■ Goal of the exercise:
Copy the lines that start at the one containing "Reading left to" and end after the one containing "0.77 to 0.85: 0.040", and copy nothing else.

■ Source records:
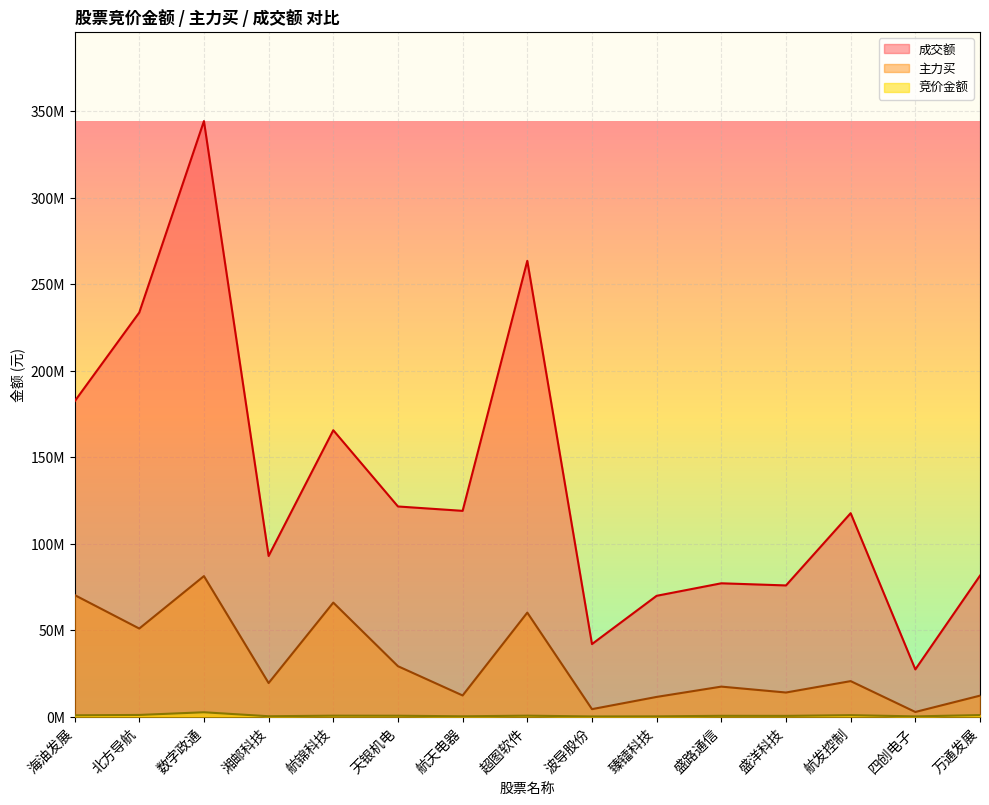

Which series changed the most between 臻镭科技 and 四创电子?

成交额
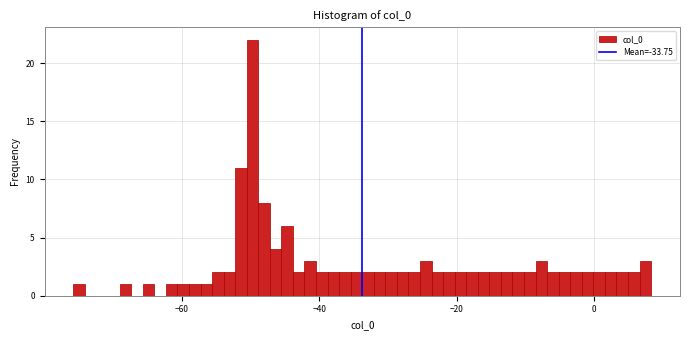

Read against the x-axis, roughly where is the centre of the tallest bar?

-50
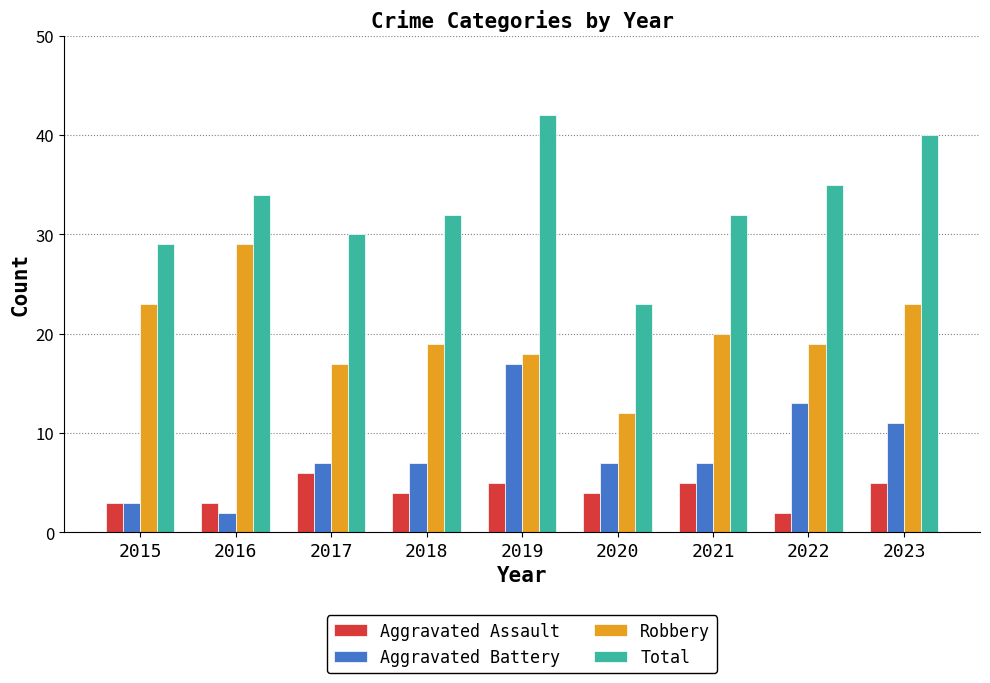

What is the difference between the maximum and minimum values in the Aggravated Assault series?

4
---
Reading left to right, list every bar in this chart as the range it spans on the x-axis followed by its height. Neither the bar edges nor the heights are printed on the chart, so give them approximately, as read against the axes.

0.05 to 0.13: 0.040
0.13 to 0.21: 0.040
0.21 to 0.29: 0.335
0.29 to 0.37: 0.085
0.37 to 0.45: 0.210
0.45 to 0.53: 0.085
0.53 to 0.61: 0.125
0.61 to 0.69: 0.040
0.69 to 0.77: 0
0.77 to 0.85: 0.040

■ Solution for this problem:
Reading left to right, list every bar in this chart as the range it spans on the x-axis followed by its height. Neither the bar edges nor the heights are printed on the chart, so give them approximately, as read against the axes.

0.05 to 0.13: 0.040
0.13 to 0.21: 0.040
0.21 to 0.29: 0.335
0.29 to 0.37: 0.085
0.37 to 0.45: 0.210
0.45 to 0.53: 0.085
0.53 to 0.61: 0.125
0.61 to 0.69: 0.040
0.69 to 0.77: 0
0.77 to 0.85: 0.040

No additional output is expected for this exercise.